> _TO DO_
Your answer should hold every line of the records below that contains the string "middle".

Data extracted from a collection
========================

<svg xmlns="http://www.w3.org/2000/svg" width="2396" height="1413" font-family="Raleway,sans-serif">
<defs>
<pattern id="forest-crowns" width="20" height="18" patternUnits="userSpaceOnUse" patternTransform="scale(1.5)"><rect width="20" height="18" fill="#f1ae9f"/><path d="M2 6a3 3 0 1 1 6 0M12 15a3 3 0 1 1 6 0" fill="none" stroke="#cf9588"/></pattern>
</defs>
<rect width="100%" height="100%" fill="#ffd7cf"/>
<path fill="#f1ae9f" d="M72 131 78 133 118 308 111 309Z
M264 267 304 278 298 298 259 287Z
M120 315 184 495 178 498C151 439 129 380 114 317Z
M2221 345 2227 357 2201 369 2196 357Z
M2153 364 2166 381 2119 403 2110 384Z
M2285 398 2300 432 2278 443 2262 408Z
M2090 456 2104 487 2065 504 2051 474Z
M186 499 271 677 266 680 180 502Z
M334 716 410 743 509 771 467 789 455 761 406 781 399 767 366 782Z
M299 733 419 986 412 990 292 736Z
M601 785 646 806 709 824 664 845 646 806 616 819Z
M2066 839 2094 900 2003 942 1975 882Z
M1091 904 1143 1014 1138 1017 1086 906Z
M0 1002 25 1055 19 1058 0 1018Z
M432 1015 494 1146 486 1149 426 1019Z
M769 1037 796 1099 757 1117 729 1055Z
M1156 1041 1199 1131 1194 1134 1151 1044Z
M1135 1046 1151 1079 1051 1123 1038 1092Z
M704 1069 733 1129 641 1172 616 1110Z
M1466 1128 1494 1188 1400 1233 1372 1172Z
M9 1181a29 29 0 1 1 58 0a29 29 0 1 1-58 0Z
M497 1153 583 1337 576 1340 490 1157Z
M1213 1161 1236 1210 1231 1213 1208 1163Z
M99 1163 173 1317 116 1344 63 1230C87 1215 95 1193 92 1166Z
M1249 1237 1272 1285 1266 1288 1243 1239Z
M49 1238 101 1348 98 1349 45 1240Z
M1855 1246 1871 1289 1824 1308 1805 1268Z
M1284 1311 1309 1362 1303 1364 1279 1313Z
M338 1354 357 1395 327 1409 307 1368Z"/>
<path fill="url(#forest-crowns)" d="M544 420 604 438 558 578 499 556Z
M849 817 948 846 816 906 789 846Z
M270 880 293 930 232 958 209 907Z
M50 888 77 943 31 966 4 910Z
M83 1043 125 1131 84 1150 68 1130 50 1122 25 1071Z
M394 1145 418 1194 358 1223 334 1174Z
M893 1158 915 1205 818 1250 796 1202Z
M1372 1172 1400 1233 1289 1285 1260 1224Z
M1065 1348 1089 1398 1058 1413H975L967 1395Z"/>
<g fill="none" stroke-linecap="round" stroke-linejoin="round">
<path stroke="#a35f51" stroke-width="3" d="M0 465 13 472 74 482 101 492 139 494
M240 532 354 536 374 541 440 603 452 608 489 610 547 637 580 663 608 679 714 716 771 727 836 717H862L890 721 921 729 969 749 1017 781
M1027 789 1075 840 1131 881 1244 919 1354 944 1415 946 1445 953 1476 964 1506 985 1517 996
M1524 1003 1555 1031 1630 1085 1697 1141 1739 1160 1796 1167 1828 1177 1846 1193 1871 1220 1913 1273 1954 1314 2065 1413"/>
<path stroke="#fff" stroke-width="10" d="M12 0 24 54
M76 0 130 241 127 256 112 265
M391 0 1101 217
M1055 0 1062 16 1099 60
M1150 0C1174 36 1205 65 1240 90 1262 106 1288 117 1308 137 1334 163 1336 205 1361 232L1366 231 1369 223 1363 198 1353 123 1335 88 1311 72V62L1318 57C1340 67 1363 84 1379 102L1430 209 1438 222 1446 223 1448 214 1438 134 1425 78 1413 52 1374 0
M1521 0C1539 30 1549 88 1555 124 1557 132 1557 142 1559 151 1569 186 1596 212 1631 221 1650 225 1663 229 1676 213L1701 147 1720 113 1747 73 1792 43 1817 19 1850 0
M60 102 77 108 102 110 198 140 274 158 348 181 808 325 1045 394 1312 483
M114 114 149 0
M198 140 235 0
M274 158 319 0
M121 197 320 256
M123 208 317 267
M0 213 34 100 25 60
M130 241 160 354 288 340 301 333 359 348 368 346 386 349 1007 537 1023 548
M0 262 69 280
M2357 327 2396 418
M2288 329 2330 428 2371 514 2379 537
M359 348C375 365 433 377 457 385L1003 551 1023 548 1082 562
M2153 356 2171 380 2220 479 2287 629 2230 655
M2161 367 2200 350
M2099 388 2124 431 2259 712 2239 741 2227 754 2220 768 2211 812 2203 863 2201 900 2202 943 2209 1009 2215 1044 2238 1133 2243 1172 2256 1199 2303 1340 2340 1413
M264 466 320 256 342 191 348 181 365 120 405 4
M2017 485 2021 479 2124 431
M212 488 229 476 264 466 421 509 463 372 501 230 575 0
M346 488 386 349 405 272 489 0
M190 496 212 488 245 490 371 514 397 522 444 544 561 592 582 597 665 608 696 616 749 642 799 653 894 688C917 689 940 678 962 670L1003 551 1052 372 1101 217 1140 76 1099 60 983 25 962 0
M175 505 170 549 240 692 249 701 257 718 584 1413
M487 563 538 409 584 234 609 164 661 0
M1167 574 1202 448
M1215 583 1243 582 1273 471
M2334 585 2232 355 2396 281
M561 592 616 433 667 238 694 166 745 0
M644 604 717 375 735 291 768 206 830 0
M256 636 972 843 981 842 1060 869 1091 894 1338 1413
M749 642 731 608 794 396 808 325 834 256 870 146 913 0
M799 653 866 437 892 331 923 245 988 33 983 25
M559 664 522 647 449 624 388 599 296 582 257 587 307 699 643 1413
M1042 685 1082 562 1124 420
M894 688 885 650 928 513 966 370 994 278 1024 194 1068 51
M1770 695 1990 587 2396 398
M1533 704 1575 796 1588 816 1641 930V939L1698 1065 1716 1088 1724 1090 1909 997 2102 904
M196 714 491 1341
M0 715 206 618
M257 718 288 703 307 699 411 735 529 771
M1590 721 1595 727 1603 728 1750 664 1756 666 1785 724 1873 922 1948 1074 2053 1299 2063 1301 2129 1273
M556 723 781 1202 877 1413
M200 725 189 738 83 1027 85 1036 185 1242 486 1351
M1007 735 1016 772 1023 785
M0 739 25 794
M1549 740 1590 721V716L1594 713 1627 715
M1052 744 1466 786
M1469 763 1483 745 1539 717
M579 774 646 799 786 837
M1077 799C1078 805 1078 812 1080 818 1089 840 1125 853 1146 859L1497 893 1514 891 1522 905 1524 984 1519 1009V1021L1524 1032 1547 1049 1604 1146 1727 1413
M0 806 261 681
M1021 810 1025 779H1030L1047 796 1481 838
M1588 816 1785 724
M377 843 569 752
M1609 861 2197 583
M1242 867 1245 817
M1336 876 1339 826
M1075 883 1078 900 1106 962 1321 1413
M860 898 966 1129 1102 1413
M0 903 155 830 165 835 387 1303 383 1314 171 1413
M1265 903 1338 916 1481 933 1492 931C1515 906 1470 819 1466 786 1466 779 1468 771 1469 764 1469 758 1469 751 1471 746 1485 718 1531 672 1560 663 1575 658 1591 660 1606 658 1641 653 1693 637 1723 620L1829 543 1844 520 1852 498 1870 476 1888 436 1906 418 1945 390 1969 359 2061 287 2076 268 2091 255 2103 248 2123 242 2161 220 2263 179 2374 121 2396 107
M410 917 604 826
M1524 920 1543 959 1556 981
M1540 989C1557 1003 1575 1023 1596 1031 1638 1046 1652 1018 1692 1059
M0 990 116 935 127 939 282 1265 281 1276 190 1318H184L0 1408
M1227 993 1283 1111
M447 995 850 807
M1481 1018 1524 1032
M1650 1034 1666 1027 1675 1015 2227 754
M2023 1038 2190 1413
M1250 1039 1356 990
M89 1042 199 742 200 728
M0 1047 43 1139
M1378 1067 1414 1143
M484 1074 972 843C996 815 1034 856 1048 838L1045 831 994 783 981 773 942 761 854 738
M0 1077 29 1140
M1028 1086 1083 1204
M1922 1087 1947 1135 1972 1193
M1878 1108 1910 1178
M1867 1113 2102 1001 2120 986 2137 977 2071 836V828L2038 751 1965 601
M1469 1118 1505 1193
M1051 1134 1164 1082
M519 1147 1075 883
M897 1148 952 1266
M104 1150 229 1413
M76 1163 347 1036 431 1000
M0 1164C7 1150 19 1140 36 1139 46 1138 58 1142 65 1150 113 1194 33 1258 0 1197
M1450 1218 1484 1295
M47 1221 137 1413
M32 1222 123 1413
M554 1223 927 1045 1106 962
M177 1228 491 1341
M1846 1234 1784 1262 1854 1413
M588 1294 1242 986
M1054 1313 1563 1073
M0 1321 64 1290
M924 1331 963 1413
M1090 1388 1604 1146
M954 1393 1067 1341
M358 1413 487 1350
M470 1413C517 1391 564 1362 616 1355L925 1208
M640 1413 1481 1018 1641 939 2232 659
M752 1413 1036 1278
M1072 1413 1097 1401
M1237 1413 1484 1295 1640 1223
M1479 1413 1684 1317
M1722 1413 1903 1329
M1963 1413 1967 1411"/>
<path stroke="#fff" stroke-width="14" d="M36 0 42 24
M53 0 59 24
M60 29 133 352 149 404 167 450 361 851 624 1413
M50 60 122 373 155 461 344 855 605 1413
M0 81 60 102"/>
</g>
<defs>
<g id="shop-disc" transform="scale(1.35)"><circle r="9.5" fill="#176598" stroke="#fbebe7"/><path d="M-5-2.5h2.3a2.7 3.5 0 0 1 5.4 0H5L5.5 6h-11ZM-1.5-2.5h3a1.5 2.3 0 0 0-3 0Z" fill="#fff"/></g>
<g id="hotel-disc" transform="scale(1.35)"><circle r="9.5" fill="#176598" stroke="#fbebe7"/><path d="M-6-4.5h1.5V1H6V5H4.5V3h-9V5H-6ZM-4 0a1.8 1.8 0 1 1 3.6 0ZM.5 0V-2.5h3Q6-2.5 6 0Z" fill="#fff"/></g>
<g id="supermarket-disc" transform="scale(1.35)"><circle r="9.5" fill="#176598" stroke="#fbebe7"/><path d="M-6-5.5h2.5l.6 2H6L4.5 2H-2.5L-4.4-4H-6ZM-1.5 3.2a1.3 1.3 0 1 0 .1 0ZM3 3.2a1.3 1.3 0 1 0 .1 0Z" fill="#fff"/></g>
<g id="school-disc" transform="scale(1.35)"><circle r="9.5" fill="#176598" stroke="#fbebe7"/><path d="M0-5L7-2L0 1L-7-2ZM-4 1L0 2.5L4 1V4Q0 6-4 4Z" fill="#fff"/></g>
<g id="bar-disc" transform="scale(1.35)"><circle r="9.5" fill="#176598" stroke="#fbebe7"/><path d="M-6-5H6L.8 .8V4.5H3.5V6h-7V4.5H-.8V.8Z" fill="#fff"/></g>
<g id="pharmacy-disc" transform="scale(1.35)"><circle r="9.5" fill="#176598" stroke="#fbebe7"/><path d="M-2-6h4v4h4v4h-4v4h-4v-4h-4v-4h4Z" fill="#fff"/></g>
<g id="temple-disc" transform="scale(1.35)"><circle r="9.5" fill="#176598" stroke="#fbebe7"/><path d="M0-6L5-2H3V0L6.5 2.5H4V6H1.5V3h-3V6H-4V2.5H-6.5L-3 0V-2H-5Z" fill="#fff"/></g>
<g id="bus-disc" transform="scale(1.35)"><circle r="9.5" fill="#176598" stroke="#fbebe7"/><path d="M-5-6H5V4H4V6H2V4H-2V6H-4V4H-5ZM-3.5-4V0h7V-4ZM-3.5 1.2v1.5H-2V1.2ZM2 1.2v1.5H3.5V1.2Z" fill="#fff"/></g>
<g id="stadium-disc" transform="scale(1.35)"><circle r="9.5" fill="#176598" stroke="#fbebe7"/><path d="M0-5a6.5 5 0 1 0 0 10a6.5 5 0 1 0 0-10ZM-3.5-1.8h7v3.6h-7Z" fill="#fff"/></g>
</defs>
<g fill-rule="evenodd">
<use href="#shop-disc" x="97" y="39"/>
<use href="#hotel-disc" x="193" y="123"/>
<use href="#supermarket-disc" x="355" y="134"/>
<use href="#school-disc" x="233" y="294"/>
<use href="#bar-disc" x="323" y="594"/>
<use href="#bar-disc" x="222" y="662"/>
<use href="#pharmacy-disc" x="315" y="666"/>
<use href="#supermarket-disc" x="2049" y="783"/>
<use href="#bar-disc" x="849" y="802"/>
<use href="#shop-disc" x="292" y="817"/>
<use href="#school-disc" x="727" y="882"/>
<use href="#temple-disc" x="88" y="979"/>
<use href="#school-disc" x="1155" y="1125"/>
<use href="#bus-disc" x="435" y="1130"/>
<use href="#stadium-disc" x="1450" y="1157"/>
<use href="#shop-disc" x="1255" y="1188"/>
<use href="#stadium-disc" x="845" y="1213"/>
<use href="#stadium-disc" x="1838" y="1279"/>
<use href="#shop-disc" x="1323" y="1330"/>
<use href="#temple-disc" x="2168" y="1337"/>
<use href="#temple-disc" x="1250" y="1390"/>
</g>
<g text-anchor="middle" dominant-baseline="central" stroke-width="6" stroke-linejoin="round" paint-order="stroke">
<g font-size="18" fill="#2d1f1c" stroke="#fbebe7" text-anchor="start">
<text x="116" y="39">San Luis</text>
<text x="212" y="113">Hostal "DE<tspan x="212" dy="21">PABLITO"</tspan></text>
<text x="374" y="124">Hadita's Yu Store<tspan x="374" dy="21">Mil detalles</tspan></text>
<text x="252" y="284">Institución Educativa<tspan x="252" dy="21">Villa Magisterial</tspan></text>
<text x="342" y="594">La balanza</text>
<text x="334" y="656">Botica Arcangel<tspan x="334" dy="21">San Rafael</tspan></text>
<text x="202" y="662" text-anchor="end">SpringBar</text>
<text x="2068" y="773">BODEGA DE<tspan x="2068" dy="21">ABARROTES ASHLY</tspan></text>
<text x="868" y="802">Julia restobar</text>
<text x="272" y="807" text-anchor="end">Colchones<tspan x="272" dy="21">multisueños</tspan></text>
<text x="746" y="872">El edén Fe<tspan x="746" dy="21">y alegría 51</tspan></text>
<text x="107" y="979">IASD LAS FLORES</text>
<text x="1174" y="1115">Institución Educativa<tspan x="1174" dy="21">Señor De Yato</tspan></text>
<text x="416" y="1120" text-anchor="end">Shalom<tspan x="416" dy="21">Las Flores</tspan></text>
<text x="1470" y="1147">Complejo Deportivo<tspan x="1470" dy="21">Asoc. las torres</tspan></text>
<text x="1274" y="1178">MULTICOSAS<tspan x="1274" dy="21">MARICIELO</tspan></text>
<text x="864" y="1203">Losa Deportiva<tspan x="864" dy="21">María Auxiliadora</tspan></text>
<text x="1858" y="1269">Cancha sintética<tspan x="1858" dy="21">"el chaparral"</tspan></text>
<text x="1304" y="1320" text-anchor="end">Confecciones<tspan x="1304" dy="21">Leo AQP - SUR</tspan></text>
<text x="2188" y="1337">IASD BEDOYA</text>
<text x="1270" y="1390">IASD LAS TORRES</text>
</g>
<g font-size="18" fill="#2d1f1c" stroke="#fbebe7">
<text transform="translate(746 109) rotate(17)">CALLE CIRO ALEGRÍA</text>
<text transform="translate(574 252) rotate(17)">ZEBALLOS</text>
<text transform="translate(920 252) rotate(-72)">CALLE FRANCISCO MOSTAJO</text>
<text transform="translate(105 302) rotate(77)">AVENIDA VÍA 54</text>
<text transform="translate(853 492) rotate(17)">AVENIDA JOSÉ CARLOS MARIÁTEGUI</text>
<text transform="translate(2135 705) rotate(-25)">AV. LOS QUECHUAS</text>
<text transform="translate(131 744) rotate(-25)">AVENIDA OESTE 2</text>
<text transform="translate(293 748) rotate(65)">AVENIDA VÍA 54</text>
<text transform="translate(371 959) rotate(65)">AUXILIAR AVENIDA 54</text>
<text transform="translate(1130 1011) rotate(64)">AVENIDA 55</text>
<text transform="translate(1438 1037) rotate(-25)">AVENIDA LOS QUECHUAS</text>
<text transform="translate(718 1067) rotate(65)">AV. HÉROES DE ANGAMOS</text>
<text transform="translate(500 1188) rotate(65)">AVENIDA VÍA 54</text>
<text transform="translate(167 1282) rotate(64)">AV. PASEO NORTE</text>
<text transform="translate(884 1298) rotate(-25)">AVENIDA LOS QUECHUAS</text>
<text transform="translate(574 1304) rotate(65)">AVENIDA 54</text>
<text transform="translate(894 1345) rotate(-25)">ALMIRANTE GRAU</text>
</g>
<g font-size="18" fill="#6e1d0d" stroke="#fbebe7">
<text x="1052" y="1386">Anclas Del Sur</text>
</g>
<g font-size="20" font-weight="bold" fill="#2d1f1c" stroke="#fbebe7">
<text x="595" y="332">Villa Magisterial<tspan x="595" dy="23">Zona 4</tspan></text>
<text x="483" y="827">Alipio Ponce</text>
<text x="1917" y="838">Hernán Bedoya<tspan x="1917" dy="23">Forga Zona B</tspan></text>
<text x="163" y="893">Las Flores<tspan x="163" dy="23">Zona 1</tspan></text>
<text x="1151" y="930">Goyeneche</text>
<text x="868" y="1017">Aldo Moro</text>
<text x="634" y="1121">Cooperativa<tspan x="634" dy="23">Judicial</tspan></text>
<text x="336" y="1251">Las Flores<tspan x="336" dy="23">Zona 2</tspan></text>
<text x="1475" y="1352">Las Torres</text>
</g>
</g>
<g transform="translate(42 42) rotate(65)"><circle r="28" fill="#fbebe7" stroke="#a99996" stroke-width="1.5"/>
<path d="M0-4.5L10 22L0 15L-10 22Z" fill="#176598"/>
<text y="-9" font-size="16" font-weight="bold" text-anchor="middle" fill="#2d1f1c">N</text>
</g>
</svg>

========================

> _EXERCISE ANSWER_
<g text-anchor="middle" dominant-baseline="central" stroke-width="6" stroke-linejoin="round" paint-order="stroke">
<text y="-9" font-size="16" font-weight="bold" text-anchor="middle" fill="#2d1f1c">N</text>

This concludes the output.